:: Task goal ::
Without the pictures, give every record again exactly.

:: Source data ::
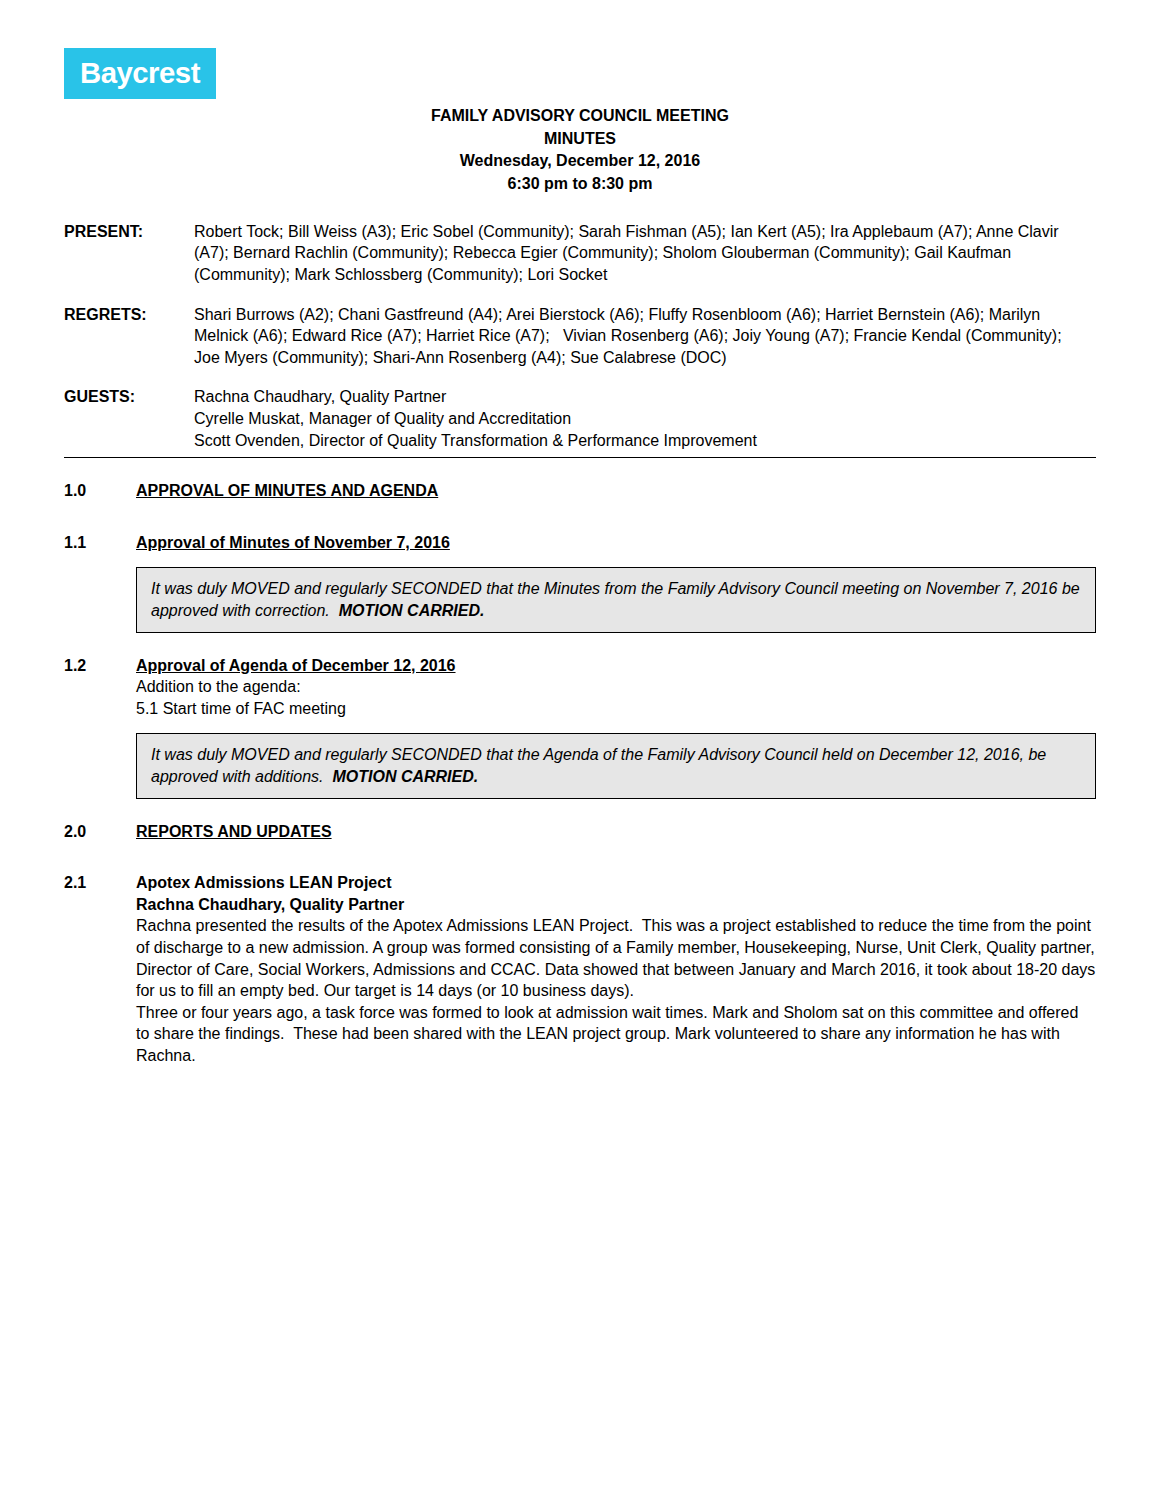Baycrest
FAMILY ADVISORY COUNCIL MEETING
MINUTES
Wednesday, December 12, 2016
6:30 pm to 8:30 pm
| PRESENT: | Robert Tock; Bill Weiss (A3); Eric Sobel (Community); Sarah Fishman (A5); Ian Kert (A5); Ira Applebaum (A7); Anne Clavir (A7); Bernard Rachlin (Community); Rebecca Egier (Community); Sholom Glouberman (Community); Gail Kaufman (Community); Mark Schlossberg (Community); Lori Socket |
| REGRETS: | Shari Burrows (A2); Chani Gastfreund (A4); Arei Bierstock (A6); Fluffy Rosenbloom (A6); Harriet Bernstein (A6); Marilyn Melnick (A6); Edward Rice (A7); Harriet Rice (A7); Vivian Rosenberg (A6); Joiy Young (A7); Francie Kendal (Community); Joe Myers (Community); Shari-Ann Rosenberg (A4); Sue Calabrese (DOC) |
| GUESTS: | Rachna Chaudhary, Quality Partner Cyrelle Muskat, Manager of Quality and Accreditation Scott Ovenden, Director of Quality Transformation & Performance Improvement |
1.0 APPROVAL OF MINUTES AND AGENDA
1.1 Approval of Minutes of November 7, 2016
It was duly MOVED and regularly SECONDED that the Minutes from the Family Advisory Council meeting on November 7, 2016 be approved with correction. MOTION CARRIED.
1.2 Approval of Agenda of December 12, 2016
Addition to the agenda:
5.1 Start time of FAC meeting
It was duly MOVED and regularly SECONDED that the Agenda of the Family Advisory Council held on December 12, 2016, be approved with additions. MOTION CARRIED.
2.0 REPORTS AND UPDATES
2.1 Apotex Admissions LEAN Project
Rachna Chaudhary, Quality Partner
Rachna presented the results of the Apotex Admissions LEAN Project. This was a project established to reduce the time from the point of discharge to a new admission. A group was formed consisting of a Family member, Housekeeping, Nurse, Unit Clerk, Quality partner, Director of Care, Social Workers, Admissions and CCAC. Data showed that between January and March 2016, it took about 18-20 days for us to fill an empty bed. Our target is 14 days (or 10 business days).
Three or four years ago, a task force was formed to look at admission wait times. Mark and Sholom sat on this committee and offered to share the findings. These had been shared with the LEAN project group. Mark volunteered to share any information he has with Rachna.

:: Task response ::
Baycrest
FAMILY ADVISORY COUNCIL MEETING
MINUTES
Wednesday, December 12, 2016
6:30 pm to 8:30 pm
| PRESENT: | Robert Tock; Bill Weiss (A3); Eric Sobel (Community); Sarah Fishman (A5); Ian Kert (A5); Ira Applebaum (A7); Anne Clavir (A7); Bernard Rachlin (Community); Rebecca Egier (Community); Sholom Glouberman (Community); Gail Kaufman (Community); Mark Schlossberg (Community); Lori Socket |
| REGRETS: | Shari Burrows (A2); Chani Gastfreund (A4); Arei Bierstock (A6); Fluffy Rosenbloom (A6); Harriet Bernstein (A6); Marilyn Melnick (A6); Edward Rice (A7); Harriet Rice (A7); Vivian Rosenberg (A6); Joiy Young (A7); Francie Kendal (Community); Joe Myers (Community); Shari-Ann Rosenberg (A4); Sue Calabrese (DOC) |
| GUESTS: | Rachna Chaudhary, Quality Partner Cyrelle Muskat, Manager of Quality and Accreditation Scott Ovenden, Director of Quality Transformation & Performance Improvement |
1.0 APPROVAL OF MINUTES AND AGENDA
1.1 Approval of Minutes of November 7, 2016
It was duly MOVED and regularly SECONDED that the Minutes from the Family Advisory Council meeting on November 7, 2016 be approved with correction. MOTION CARRIED.
1.2 Approval of Agenda of December 12, 2016
Addition to the agenda:
5.1 Start time of FAC meeting
It was duly MOVED and regularly SECONDED that the Agenda of the Family Advisory Council held on December 12, 2016, be approved with additions. MOTION CARRIED.
2.0 REPORTS AND UPDATES
2.1 Apotex Admissions LEAN Project
Rachna Chaudhary, Quality Partner
Rachna presented the results of the Apotex Admissions LEAN Project. This was a project established to reduce the time from the point of discharge to a new admission. A group was formed consisting of a Family member, Housekeeping, Nurse, Unit Clerk, Quality partner, Director of Care, Social Workers, Admissions and CCAC. Data showed that between January and March 2016, it took about 18-20 days for us to fill an empty bed. Our target is 14 days (or 10 business days).
Three or four years ago, a task force was formed to look at admission wait times. Mark and Sholom sat on this committee and offered to share the findings. These had been shared with the LEAN project group. Mark volunteered to share any information he has with Rachna.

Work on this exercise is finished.